Source text:
• • •

10. Speaking for myself, I confess, therefore, that I am unable to discover any authoritative principle or test or text which could be applied to decide the present question. The difficulty is so great as perhaps to justify a doubt if the ordinary Courts of law are fitted to decide such questions, unless the Legislature is perhaps to lay down general rules for application in cases such as the present. But failing such a principle or rule, the Courts, it seems to me, have at present necessarily to fall back upon the only possible test remaining, namely, the test of custom-a test not inconsistent either with the spirit of Hindu jurisprudence, which itself lays down that custom is even more powerful than the Shastras or with the view of the British Courts on important matters such as succession, primogeniture and impartibility. Even in marriage, the Courts have, notwithstanding the old texts recognising Anulorna and Pratiloma marriages, preferred in some cases a custom of not recognising them, and on the other hand, have recognised the peculiar marriage customs of Malabar.

11. In dwelling on these difficulties, I am not unmindful of the cases in other Provinces in which similar questions have been attempted to be decided by other considerations. The present issue itself has not come up before this Court. In the few reported cases in this Court, on questions of inheritance or succession and particularly as regards the rights of illegitimate sons, the parties have usually agreed that Marathas are Shudras.

• • •

Data supplied:

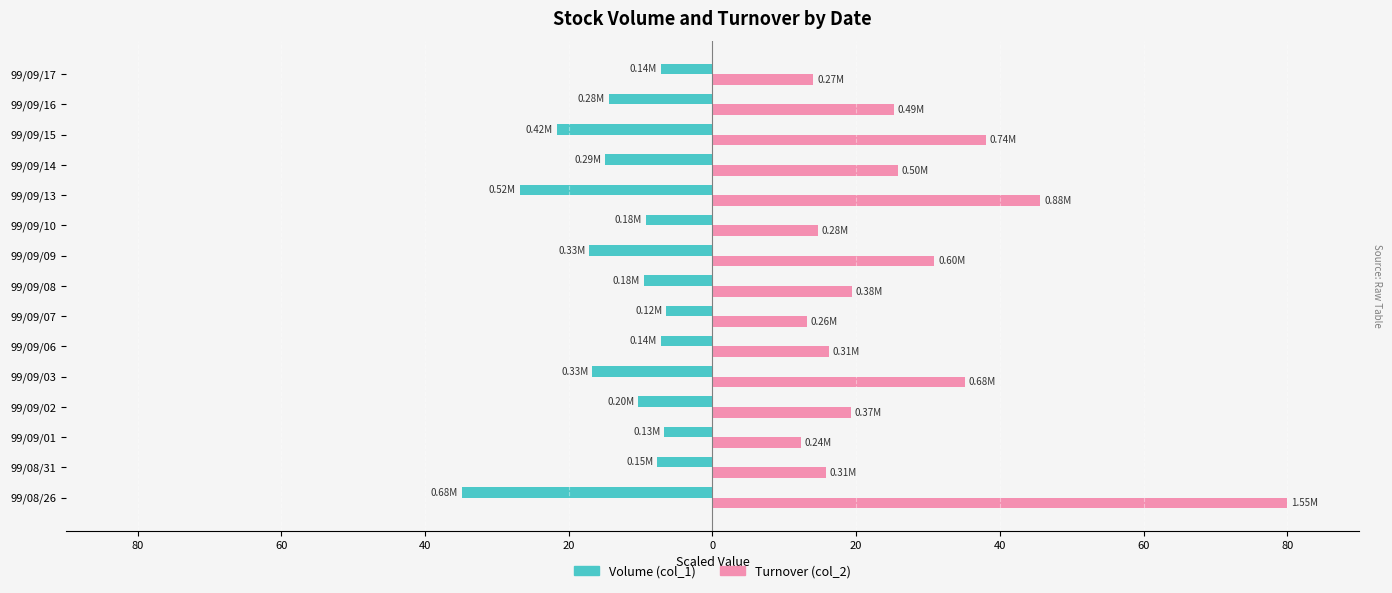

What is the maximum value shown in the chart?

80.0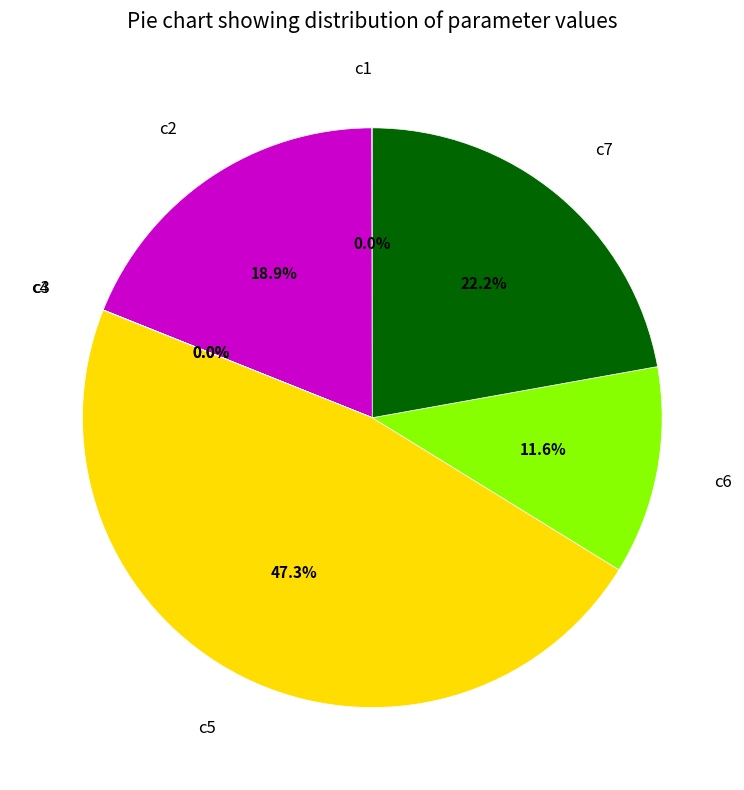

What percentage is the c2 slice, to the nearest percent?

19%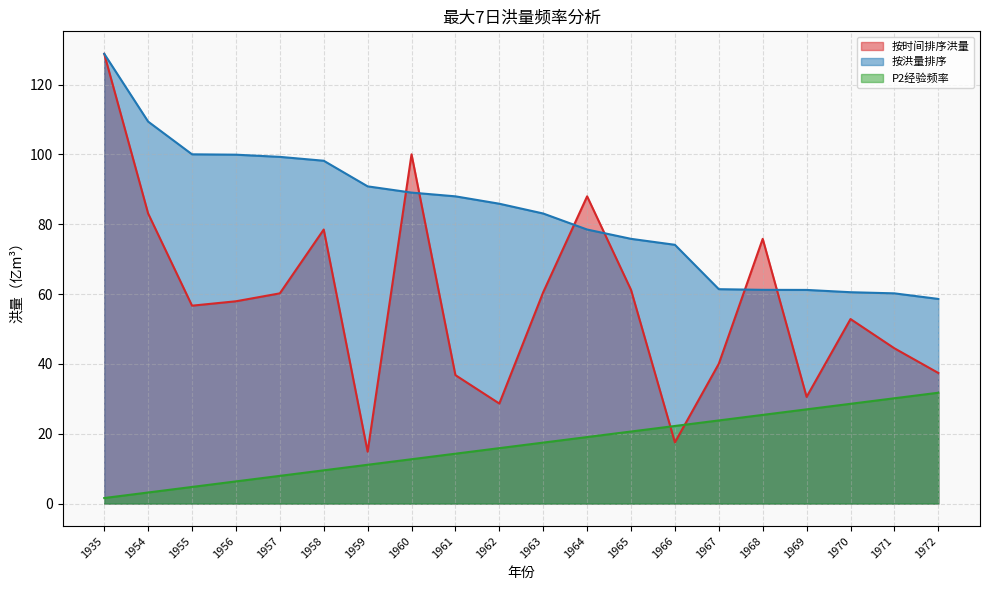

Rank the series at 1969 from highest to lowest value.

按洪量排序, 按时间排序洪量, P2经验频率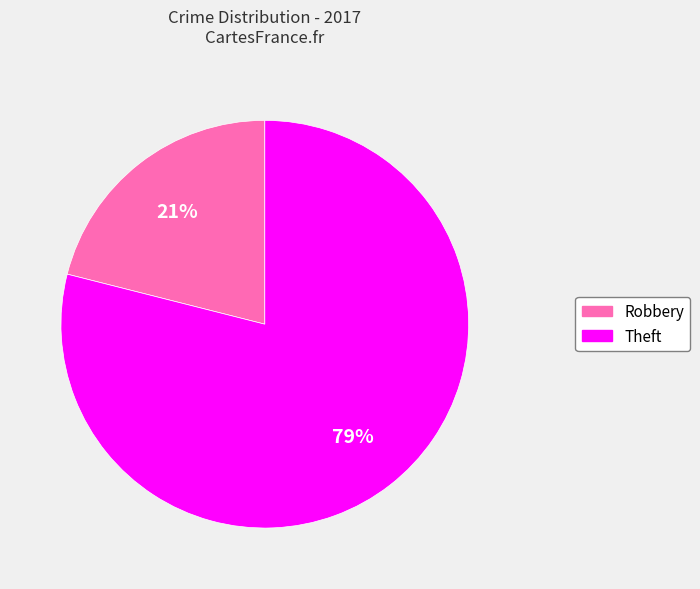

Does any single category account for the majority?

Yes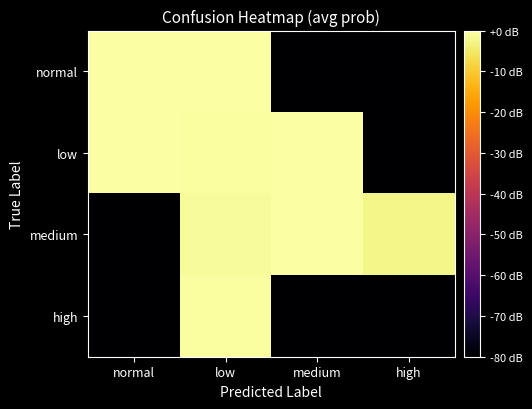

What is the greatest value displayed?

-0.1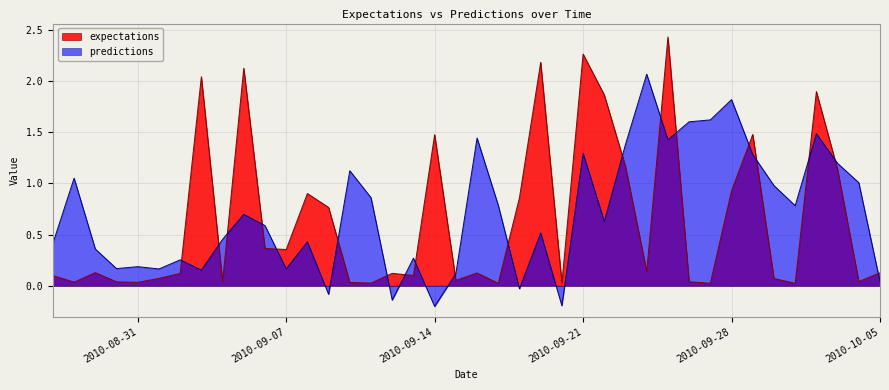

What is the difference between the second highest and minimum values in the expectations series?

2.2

• • •

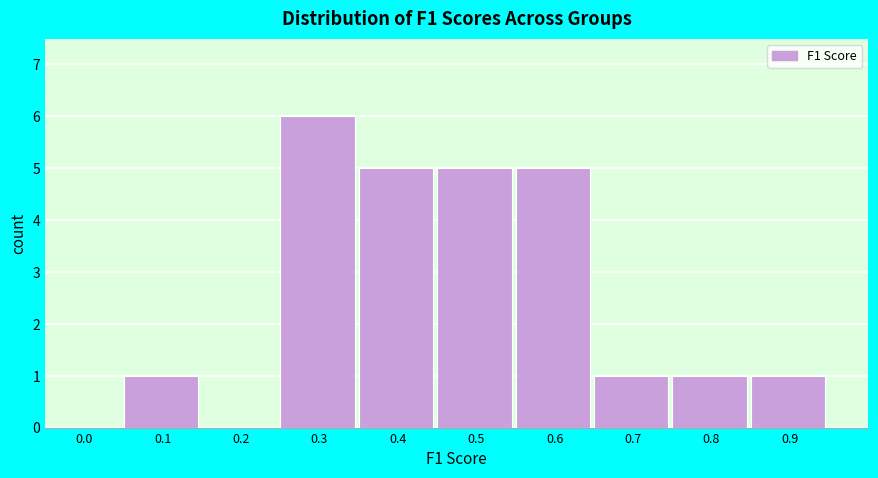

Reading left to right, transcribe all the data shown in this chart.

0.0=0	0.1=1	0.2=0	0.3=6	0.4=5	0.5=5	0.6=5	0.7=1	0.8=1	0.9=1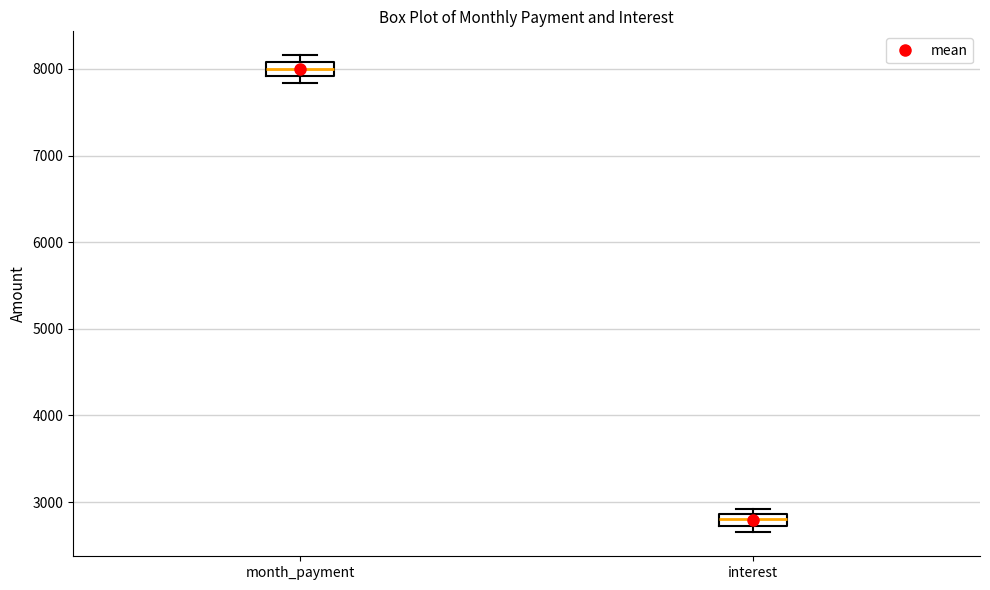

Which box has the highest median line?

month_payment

• • •

What this task involves:
Please condense the paragraph of the legal excerpt above that begins "Speaking for myself" into a bulleted list that keeps its main points.

Result:
- The speaker cannot find any authoritative principle, test, or text for deciding the present question.
- The difficulty may justify doubting whether the ordinary Courts of law are fitted to decide such questions, unless the Legislature lays down general rules for such cases.
- Without such a principle or rule, the Courts must fall back on the only remaining test: custom.
- This test is consistent with the spirit of Hindu jurisprudence, which holds custom even more powerful than the Shastras.
- It is also consistent with the view of the British Courts on succession, primogeniture, and impartibility.
- In marriage, the Courts have in some cases preferred a custom of not recognizing marriages that old texts recognize.
- The Courts have also recognized the peculiar marriage customs of Malabar.